Joseph smiled at his wife, then put heels to his pony as he sped along the column. Reining up beside Ollokot and Yellow Wolf, he gazed down the steep slope of the canyon.

“Our ford across the
Tahmonah
,
*
Brother,” Ollokot announced
as they paused to gaze down at their traditional crossing.
**

“Now that we've left Cut-Off Arm behind to struggle through these mountains,” Joseph said quietly, “we can start across the prairie, where we'll rejoin Looking Glass's people.”

“Once we reach that valley of the Clearwater,” Ollokot agreed, “the soldiers won't know where to find us. And if they do come looking for our camps, the dark canyons east of
Kamisnim Takin
*
are good places for our people to hide. Cut-Off Arm will never find us there.”

As for his own wound, Bird Alighting counted himself fortunate.

It could have been far, far worse for the rest of Looking Glass's band. Good that the Shadows were such poor shots when they became excited or angry or frightened. All those soldiers and the Shadows had managed to shoot only one
Nee-Me-Poo,
the young pony herder—named
Nennin Chekoostin,
called Black Raven—who had been caught in some cross fire before he could escape as their horse herd was captured. The other two deaths the enemy had caused only because of the terror the Shadows had created when they opened fire, without warning, on the sleepy morning camp. That young woman and her little infant—both of them drowned in Clear Creek—their bodies unclaimed until the white men left and the Looking Glass people could slip back into their devastated camp to look for what they could salvage.

A few of the women and one old man burned their hands putting out the smoldering fires of those two lodges the
suapies
had managed to destroy, hoping to save anything that hadn't yet burned. Oh, there were a few scrapes and cuts from running through the brush or stumbling among the rocks as the men, women, and children scrambled out of camp, fleeing beyond the hill just behind the village.
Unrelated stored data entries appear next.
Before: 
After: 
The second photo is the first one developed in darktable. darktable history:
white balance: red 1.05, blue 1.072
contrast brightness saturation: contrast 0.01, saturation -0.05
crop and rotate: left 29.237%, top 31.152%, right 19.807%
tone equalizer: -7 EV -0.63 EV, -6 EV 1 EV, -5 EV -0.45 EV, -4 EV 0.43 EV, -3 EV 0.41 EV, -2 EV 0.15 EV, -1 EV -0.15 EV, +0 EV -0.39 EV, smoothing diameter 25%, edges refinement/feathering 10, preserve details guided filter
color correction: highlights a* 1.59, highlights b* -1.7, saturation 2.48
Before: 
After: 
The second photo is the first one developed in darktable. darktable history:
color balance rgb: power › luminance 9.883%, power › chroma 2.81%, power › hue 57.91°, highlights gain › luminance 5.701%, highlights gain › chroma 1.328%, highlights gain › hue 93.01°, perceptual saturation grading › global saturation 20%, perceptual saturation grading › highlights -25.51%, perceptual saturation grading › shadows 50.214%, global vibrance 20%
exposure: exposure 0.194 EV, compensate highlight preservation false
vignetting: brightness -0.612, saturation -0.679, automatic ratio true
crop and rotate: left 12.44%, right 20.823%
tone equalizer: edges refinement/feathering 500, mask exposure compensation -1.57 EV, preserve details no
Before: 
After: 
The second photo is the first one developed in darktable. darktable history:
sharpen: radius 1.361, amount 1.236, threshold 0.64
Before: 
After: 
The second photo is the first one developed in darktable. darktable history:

While the sun went down and the stars came out that day, Looking Glass and what warriors hadn't already gone off to join White Bird's and
Toohoolhoolzote's
fighting men gathered in the descending darkness and talked of what to do and where to go now that Cut-Off Arm had made war on them. It had served no purpose for their chief to stay neutral, many argued! The white man had attacked them. Even a neighboring chief camped nearby, the Palouse
Hatalekin,
was as homeless as they. Now they must choose.

“Even though we are already on the reservation,” Looking Glass protested, “our feet must take one path or another from this moment on.”

“We must drive the
suapies
from our country!” shouted Arrowhead, the warrior woman.

“The enemy will keep looking for our camps, which means the women and children will continue to suffer,” argued
Hatalekin,
the Palouse chief. “See how the soldiers came looking to attack White Bird.”

Shot Leg laughed and said, “But see what good it did those soldiers!”

“Yet other soldiers came looking for another village to attack, and this time it was ours!” Black Foot continued the lament.

“There really is little choice,” Looking Glass interrupted the heated discussion minutes later. “Do we want to become Christian Indians like Lawyer's or Reuben's people?”

“No!” Arrowhead growled throatily. “
Tananisa!
Damn them! Let the Kamiah people believe in the white man's god. We are Dreamers!”

“Or,” Looking Glass continued, “do we join the fight to hold onto this land of ours?”

“As for me,” Black Foot said, “there is no choice in what options the Shadows have handed us.”